The semantic features were also used to classify between participants in each group tandem: (a) all PD patients and all HCs, (b) PD-nMCI patients and HCs, (c) PD-MCI patients and HCs, and (d) PD-nMCI and PD-MCI patients. In each case, individual binary classifiers were run for the AT and for the nAT. These analyses employed SVM with a Gaussian kernel, a classifier that has proven robust in experiments with similar data28,54 and moderate sample sizes55,56. The kernel bandwidth and regularization parameters were optimized through a randomized search strategy that avoids overfitting and guarantees generalization57. Instead of searching over the entire grid of possible values of hyper-parameters, the randomized search only evaluates a random sample of points on the grid. The models were trained following a participant-independent nested five-fold cross-validation strategy, with four folds used internally for hyper-parameter optimization based on training set outcomes28,54. That is, in each iteration, four folds were used to train/optimize the model’s meta-parameters and the remaining fold was used for testing (thus, in each iteration, each participant’s vectors were used for either training or testing, but not for both). Main results for each tandem were represented via an area under the ROC curve plot, a confusion matrix, and a distribution plot (Fig. 1d).
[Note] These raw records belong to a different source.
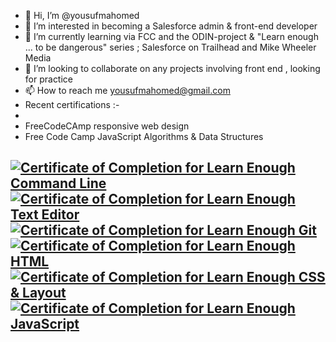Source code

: - 👋 Hi, I’m @yousufmahomed
- 👀 I’m interested in becoming a Salesforce admin & front-end developer
- 🌱 I’m currently learning via FCC and the ODIN-project & "Learn enough ... to be dangerous" series ; Salesforce on Trailhead and Mike Wheeler Media
- 💞️ I’m looking to collaborate on any projects involving front end , looking for practice
- 📫 How to reach me yousufmahomed@gmail.com
- Recent certifications :-
-    
- FreeCodeCAmp responsive web design
- Free Code Camp JavaScript Algorithms & Data Structures


<a href="https://www.learnenough.com/certificates/fd21db43"><img src="https://www.learnenough.com/certificates/fd21db43/command-line-tutorial.svg" alt="Certificate of Completion for Learn Enough Command Line"></a><a href="https://www.learnenough.com/certificates/fd21db43"><img src="https://www.learnenough.com/certificates/fd21db43/text-editor-tutorial.svg" alt="Certificate of Completion for Learn Enough Text Editor"></a><a href="https://www.learnenough.com/certificates/fd21db43"><img src="https://www.learnenough.com/certificates/fd21db43/git-tutorial.svg" alt="Certificate of Completion for Learn Enough Git"></a><a href="https://www.learnenough.com/certificates/fd21db43"><img src="https://www.learnenough.com/certificates/fd21db43/html-tutorial.svg" alt="Certificate of Completion for Learn Enough HTML"></a><a href="https://www.learnenough.com/certificates/fd21db43"><img src="https://www.learnenough.com/certificates/fd21db43/css-and-layout-tutorial.svg" alt="Certificate of Completion for Learn Enough CSS &amp; Layout"></a><a href="https://www.learnenough.com/certificates/fd21db43"><img src="https://www.learnenough.com/certificates/fd21db43/javascript-tutorial.svg" alt="Certificate of Completion for Learn Enough JavaScript"></a>   
- 

<!---
yousufmahomed/yousufmahomed is a ✨ special ✨ repository because its `README.md` (this file) appears on your GitHub profile.
You can click the Preview link to take a look at your changes.
--->
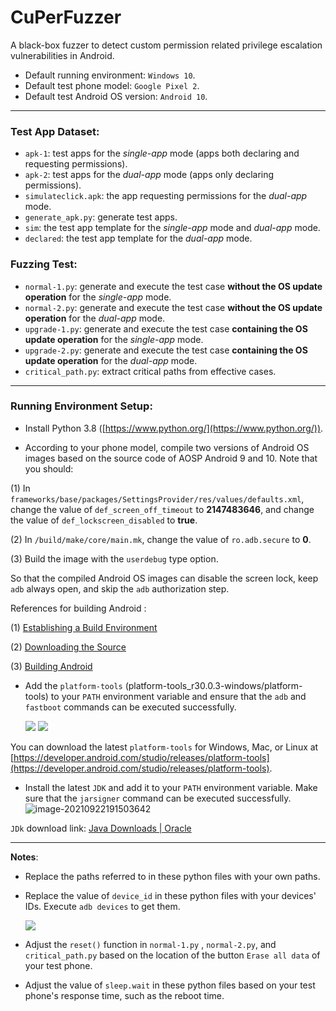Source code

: # CuPerFuzzer

A black-box fuzzer to detect custom permission related privilege escalation vulnerabilities in Android. 

- Default running environment: `Windows 10`.
- Default test phone model: `Google Pixel 2`.
- Default test Android OS version: `Android 10`.

------

### **Test App Dataset**: 

- `apk-1`: test apps for the *single-app* mode (apps both declaring and requesting permissions).
- `apk-2`: test apps for the *dual-app* mode (apps only declaring permissions).
- `simulateclick.apk`: the app requesting permissions for the *dual-app* mode.
- `generate_apk.py`: generate test apps.
- `sim`: the test app template for the *single-app* mode and *dual-app* mode.
- `declared`: the test app template for the *dual-app* mode.

### **Fuzzing Test**:

- `normal-1.py`: generate and execute the test case **without the OS update operation** for the *single-app* mode.
- `normal-2.py`: generate and execute the test case **without the OS update operation** for the *dual-app* mode.
- `upgrade-1.py`: generate and execute the test case **containing the OS update operation** for the *single-app* mode.
- `upgrade-2.py`: generate and execute the test case **containing the OS update operation** for the *dual-app* mode.
- `critical_path.py`: extract critical paths from effective cases.

------

### **Running Environment Setup**:

- Install Python 3.8 ([https://www.python.org/](https://www.python.org/)).

- According to your phone model, compile two versions of Android OS images based on the source code of AOSP Android 9 and 10. Note that you should:

(1)  In `frameworks/base/packages/SettingsProvider/res/values/defaults.xml`, change the value of `def_screen_off_timeout` to **2147483646**, and change the value of `def_lockscreen_disabled` to **true**.

(2) In `/build/make/core/main.mk`, change the value of `ro.adb.secure`  to **0**.

(3) Build the image with the `userdebug` type option.

So that the compiled Android OS images can disable the screen lock, keep `adb` always open, and skip the `adb` authorization step.

References for building Android :

(1) [Establishing a Build Environment](https://source.android.com/setup/build/initializing)

(2) [Downloading the Source](https://source.android.com/setup/build/downloading)

(3) [Building Android](https://source.android.com/setup/build/building)

- Add the `platform-tools` (platform-tools_r30.0.3-windows/platform-tools) to your `PATH` environment variable and ensure that the `adb` and `fastboot` commands  can be executed successfully.

  <img src="E:\CuPerFuzzer\adb.JPG" style="zoom:100%;" />	

  <img src="E:\CuPerFuzzer\fastboot.JPG" style="zoom:100%;" />	

You can download the latest `platform-tools` for Windows, Mac, or Linux at  [https://developer.android.com/studio/releases/platform-tools](https://developer.android.com/studio/releases/platform-tools).

- Install the latest `JDK` and add it to your `PATH` environment variable. Make sure that the `jarsigner` command can be executed successfully.![image-20210922191503642](C:\Users\leiry\AppData\Roaming\Typora\typora-user-images\image-20210922191503642.png)	

`JDk` download link: [Java Downloads | Oracle](https://www.oracle.com/java/technologies/downloads/)

------

**Notes**:

- Replace the paths referred to in these python files with your own paths.

- Replace the value of `device_id` in these  python files with your devices' IDs. Execute `adb devices` to get them.

  ![](E:\CuPerFuzzer\adb_device.JPG)	

- Adjust the `reset()` function in `normal-1.py` ,  `normal-2.py`, and `critical_path.py` based on the location of the button `Erase all data` of your test phone.

- Adjust the value of `sleep.wait` in these python files based on your test phone's response time, such as the reboot time.

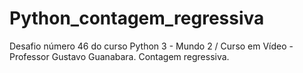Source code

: # Python_contagem_regressiva
Desafio número 46 do curso Python 3 - Mundo 2 / Curso em Vídeo - Professor Gustavo Guanabara.
Contagem regressiva.
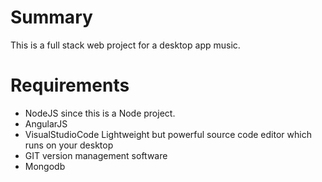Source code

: # Summary
This is a full stack web project for a desktop app music.

# Requirements
- NodeJS since this is a Node project.
- AngularJS
- VisualStudioCode Lightweight but powerful source code editor which runs on your desktop
- GIT version management software
- Mongodb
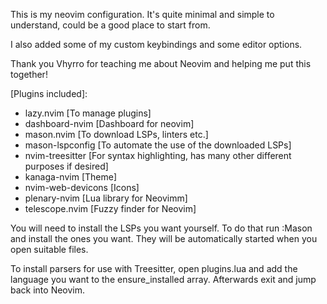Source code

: This is my neovim configuration. It's quite minimal and simple to understand, could be a good place to start from.

I also added some of my custom keybindings and some editor options.

Thank you Vhyrro for teaching me about Neovim and helping me put this together!

[Plugins included]:
-    lazy.nvim [To manage plugins]
-    dashboard-nvim [Dashboard for neovim]
-    mason.nvim [To download LSPs, linters etc.]
-    mason-lspconfig [To automate the use of the downloaded LSPs]
-    nvim-treesitter [For syntax highlighting, has many other different purposes if desired]
-    kanaga-nvim [Theme]
-    nvim-web-devicons [Icons]
-    plenary-nvim [Lua library for Neovimm]
-    telescope.nvim [Fuzzy finder for Neovim]

You will need to install the LSPs you want yourself. To do that run :Mason and install the ones you want. They will be automatically started when you open suitable files.

To install parsers for use with Treesitter, open plugins.lua and add the language you want to the ensure_installed array.
Afterwards exit and jump back into Neovim.
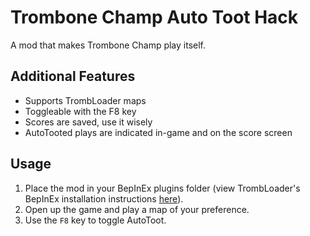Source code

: # Trombone Champ Auto Toot Hack
A mod that makes Trombone Champ play itself.

## Additional Features
- Supports TrombLoader maps
- Toggleable with the F8 key
- Scores are saved, use it wisely
- AutoTooted plays are indicated in-game and on the score screen

## Usage
1. Place the mod in your BepInEx plugins folder (view TrombLoader's BepInEx installation instructions [here](https://github.com/NyxTheShield/TrombLoader#installation)).
2. Open up the game and play a map of your preference.
3. Use the `F8` key to toggle AutoToot.
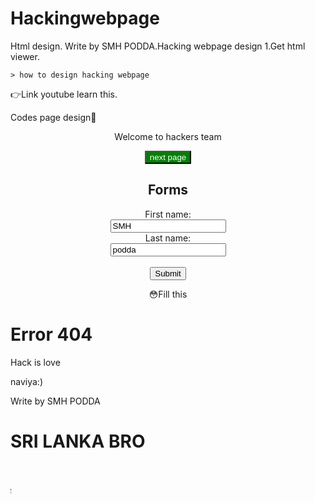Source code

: # Hackingwebpage
Html design. Write by SMH PODDA.Hacking webpage design 
1.Get html viewer.

    > how to design hacking webpage
  👉Link youtube learn this.

Codes page design👻
  
<!doctype html>
<head>
<div align="center">

<p> Welcome to hackers team</p>

<button style="color:white; background-color:green;" type="button" onclick="alert('Hello world!')">
next page
</button>
<!DOCTYPE html>
<html>
<body>

<div align="center">

<h2>Forms </h2>

<form action="/action_page.php">
  <label for="fname">First name:</label><br>
  <input type="text" id="fname" name="fname" value="SMH"><br>
  <label for="lname">Last name:</label><br>
  <input type="text" id="lname" name="lname" value="podda"><br><br>
  <input type="submit" value="Submit">
</form> 

<p>😳Fill this</p>

</div>

</body>
</html>
</DOCTYPE>
</div>
</button>
  <meta charset="utf-8">
  <meta name="viewport" content="width=device-width, initial-scale=1.0">
  <title>Defeatedd!!</title>
    <link href="http://fonts.googleapis.com/css?family=Averia+Sans+Libre" rel="stylesheet" type="text/css">
	<link href="https://fonts.googleapis.com/css?family=Amatic+SC:400,700" rel="stylesheet" type="text/css">
    <link href="https://fonts.googleapis.com/css?family=VT323|New+Rocker" rel="stylesheet">
    <link href="http://fonts.googleapis.com/css?family=Germania+One|Shadows+Into+Light&display=swap" rel="stylesheet" type="text/css">
    <link href="http://fonts.googleapis.com/css?family=Orbitron:700" rel="stylesheet" type="text/css">
    <script language="javascript">alert(" Warring☡☡☡ this site only hackers...   SMH PODDA Not allowed you! ");</script>
  <link href="css/font-awesome.min.css" rel="stylesheet">
<style>
@import 'https://fonts.googleapis.com/css?family=Inconsolata';

html {
  min-height: 100%;
}

body {
  box-sizing: border-box;
  height: 100%;
  background-color: #000000;
  background-image: radial-gradient(#11581E, #041607);
  font-family: 'Inconsolata', Helvetica, sans-serif;
  font-size: 1.5rem;
  color: rgba(128, 255, 128, 0.8);
  text-shadow:
      0 0 1ex rgba(51, 255, 51, 1),
      0 0 2px rgba(255, 255, 255, 0.8);
}

.overlay {
  pointer-events: none;
  position: absolute;
  width: 100%;
  height: 100%;
  background:
      repeating-linear-gradient(
      180deg,
      rgba(0, 0, 0, 0) 0,
      rgba(0, 0, 0, 0.3) 50%,
      rgba(0, 0, 0, 0) 100%);
  background-size: auto 4px;
  z-index: 99;
}

.overlay::before {
  content: "";
  pointer-events: none;
  position: absolute;
  display: block;
  top: 0;
  left: 0;
  right: 0;
  bottom: 0;
  width: 100%;
  height: 100%;
  background-image: linear-gradient(
      0deg,
      transparent 0%,
      rgba(32, 128, 32, 0.2) 2%,
      rgba(32, 128, 32, 0.8) 3%,
      rgba(32, 128, 32, 0.2) 3%,
      transparent 100%);
  background-repeat: no-repeat;
  animation: scan 7.5s linear 0s infinite;
}

@keyframes scan {
  0%        { background-position: 0 -100vh; }
  35%, 100% { background-position: 0 100vh; }
}

.terminal {
  box-sizing: inherit;
  position: absolute;
  height: 100%;
  width: 1000px;
  max-width: 100%;
  padding: 4rem;
  text-transform: uppercase;
}

.output {
  color: rgba(128, 255, 128, 0.8);
  text-shadow:
      0 0 1px rgba(51, 255, 51, 0.4),
      0 0 2px rgba(255, 255, 255, 0.8);
}

.output::before {
  content: "> ";
}

/*
.input {
  color: rgba(192, 255, 192, 0.8);
  text-shadow:
      0 0 1px rgba(51, 255, 51, 0.4),
      0 0 2px rgba(255, 255, 255, 0.8);
}

.input::before {
  content: "$ ";
}
*/

a {
  color: #fff;
  text-decoration: none;
}

a::before {
  content: "[";
}

a::after {<<
  content: "]";
}

.errorcode {
  color: red;
}

.podda {
  color : green;
  }
</style>


<div class="overlay"></div>
<div class="terminal">
  <h1>Error <span class="errorcode">404</span></h1>
  <p class="output">Hack is love</a>
  <p class="output">naviya:)</a></p>
  <p class="output">Write by SMH PODDA</p>
  <h1>SRI LANKA BRO </h1>
</div>


</div>

</div>

</div>

</div>

</body>

</html>

<marquee behavior="scroll" direction="left">
👻No end im best
</marquee>

<marquee behavior="scroll" direction="right">
<h5>Hacking now <span class="podda">696</span></h5>
</marquee>

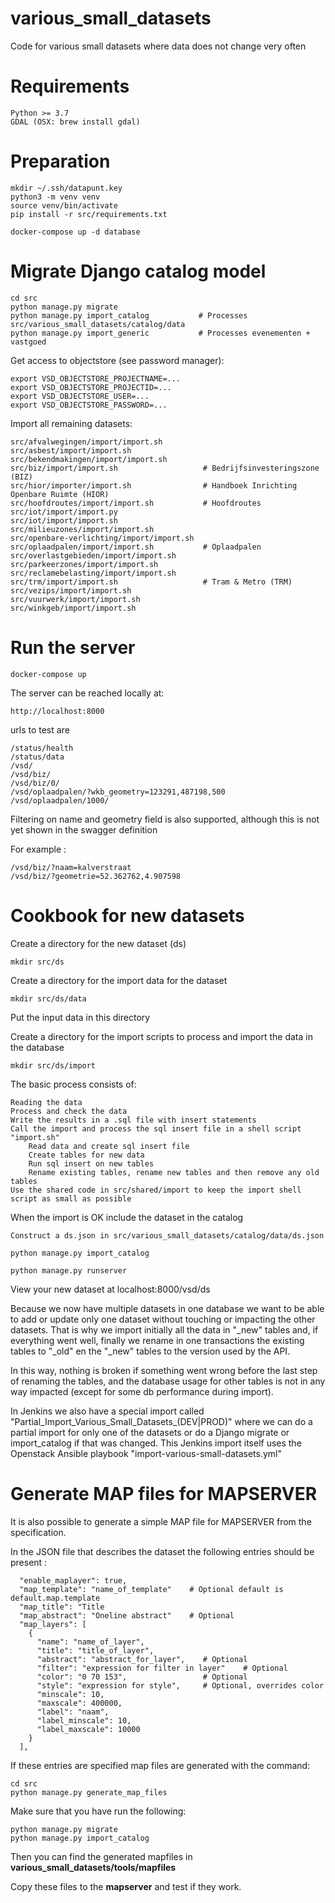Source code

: # various_small_datasets

Code for various small datasets where data does not change very often

# Requirements

    Python >= 3.7
    GDAL (OSX: brew install gdal)

# Preparation

    mkdir ~/.ssh/datapunt.key
    python3 -m venv venv
    source venv/bin/activate
    pip install -r src/requirements.txt

    docker-compose up -d database

# Migrate Django catalog model

    cd src
    python manage.py migrate
    python manage.py import_catalog           # Processes src/various_small_datasets/catalog/data
    python manage.py import_generic           # Processes evenementen + vastgoed

Get access to objectstore (see password manager):

    export VSD_OBJECTSTORE_PROJECTNAME=...
    export VSD_OBJECTSTORE_PROJECTID=...
    export VSD_OBJECTSTORE_USER=...
    export VSD_OBJECTSTORE_PASSWORD=...

Import all remaining datasets:

    src/afvalwegingen/import/import.sh
    src/asbest/import/import.sh
    src/bekendmakingen/import/import.sh
    src/biz/import/import.sh                   # Bedrijfsinvesteringszone (BIZ)
    src/hior/importer/import.sh                # Handboek Inrichting Openbare Ruimte (HIOR)
    src/hoofdroutes/import/import.sh           # Hoofdroutes
    src/iot/import/import.py
    src/iot/import/import.sh
    src/milieuzones/import/import.sh
    src/openbare-verlichting/import/import.sh
    src/oplaadpalen/import/import.sh           # Oplaadpalen
    src/overlastgebieden/import/import.sh
    src/parkeerzones/import/import.sh
    src/reclamebelasting/import/import.sh
    src/trm/import/import.sh                   # Tram & Metro (TRM)
    src/vezips/import/import.sh
    src/vuurwerk/import/import.sh
    src/winkgeb/import/import.sh

# Run the server

    docker-compose up

The server can be reached locally at:

    http://localhost:8000

urls to test are

    /status/health
    /status/data
    /vsd/
    /vsd/biz/
    /vsd/biz/0/
    /vsd/oplaadpalen/?wkb_geometry=123291,487198,500
    /vsd/oplaadpalen/1000/

Filtering on name and geometry field is also supported, although this is not yet  shown in the swagger definition

For example :

    /vsd/biz/?naam=kalverstraat
    /vsd/biz/?geometrie=52.362762,4.907598

# Cookbook for new datasets

Create a directory for the new dataset (ds)

    mkdir src/ds

Create a directory for the import data for the dataset

    mkdir src/ds/data

Put the input data in this directory

Create a directory for the import scripts to process and import the data in the database

    mkdir src/ds/import

The basic process consists of:

    Reading the data
    Process and check the data
    Write the results in a .sql file with insert statements
    Call the import and process the sql insert file in a shell script "import.sh"
        Read data and create sql insert file
        Create tables for new data
        Run sql insert on new tables
        Rename existing tables, rename new tables and then remove any old tables
    Use the shared code in src/shared/import to keep the import shell script as small as possible

When the import is OK include the dataset in the catalog

    Construct a ds.json in src/various_small_datasets/catalog/data/ds.json

    python manage.py import_catalog

    python manage.py runserver

View your new dataset at localhost:8000/vsd/ds

Because we now have multiple datasets in one database we want to be able to add or update only one dataset
without touching or impacting the other datasets. That is why we import initially all the data in "_new" tables
and, if everything went well, finally we rename in one transactions the existing tables to "_old" en the "_new"
tables to the version used by the API.

In this way, nothing is broken if something went wrong before the last step of renaming the tables, and the database
usage for other tables is not in any way impacted (except for some db performance during import).

In Jenkins we also have a special import called "Partial_Import_Various_Small_Datasets_(DEV|PROD)" where we can
do a partial import for only one of the datasets or do a Django migrate or import_catalog if that was changed.
This Jenkins import itself uses the Openstack Ansible playbook "import-various-small-datasets.yml"

# Generate MAP files for MAPSERVER

It is also possible to generate a simple MAP file for MAPSERVER from the specification.

In the JSON file that describes the dataset the following entries should be present :

      "enable_maplayer": true,
      "map_template": "name_of_template"    # Optional default is default.map.template
      "map_title": "Title
      "map_abstract": "Oneline abstract"    # Optional
      "map_layers": [
        {
          "name": "name_of_layer",
          "title": "title_of_layer",
          "abstract": "abstract_for_layer",    # Optional
          "filter": "expression for filter in layer"    # Optional
          "color": "0 70 153",                 # Optional
          "style": "expression for style",     # Optional, overrides color
          "minscale": 10,
          "maxscale": 400000,
          "label": "naam",
          "label_minscale": 10,
          "label_maxscale": 10000
        }
      ],

 If these entries are specified map files are generated with the command:

    cd src
    python manage.py generate_map_files

Make sure that you have run the following:

    python manage.py migrate
    python manage.py import_catalog

Then you can find the generated mapfiles in **various_small_datasets/tools/mapfiles**

Copy these files to the **mapserver**  and test if they work.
In addition, we implemented two complementary approaches as benchmarks to ascertain the discriminatory utility of our approach. First, we explored classifier performance when verbs’ semantic distance was established by reference to corpus-derived embeddings, as in previous PD research8. To this end, we used Global Vectors for Word Representation (GloVe), a method that captures linear substructures of a text’s word vector space based on summated statistics of the co-occurrence between any two words in a corpus58. The same part-of-speech-tagger used in our main analyses was employed to find all verbs in each preprocessed retelling. Then, the numerical representation of all verbs in each retelling was obtained using a previously reported GloVe model, pre-trained with the Wikipedia 2018 Corpus, which contains ≈709 million Spanish words59. We computed the cosine distance between each verb in the retelling and the verbs in the original story (i.e., the same verbs used in our main analyses). The feature vector of each retelling was computed as the mean distance of all verbs in the retelling to each verb in the corresponding original story. Second, we examined classifier performance based on each retelling’s overall semantic structure, as captured by GloVe embeddings. Numerical representations were obtained for all post-tagged words in each processed retelling. The overall feature vector of each retelling was calculated as the mean word embedding of all its words. In both approaches, classification models were created using support vector machines, with the same cross-validation strategy used in our main analyses.

Exploratory correlation analyses

Finally, to examine the relation between action concept processing and motor symptom severity, we performed exploratory analyses between P-RSF scores and UPDRS-III scores These analyses were in each patient group, for each text separately, using Pearson’s or Spearman’s correlations depending on data distribution.

Reporting summary

Further information on research design is available in the Nature Research Reporting Summary linked to this article.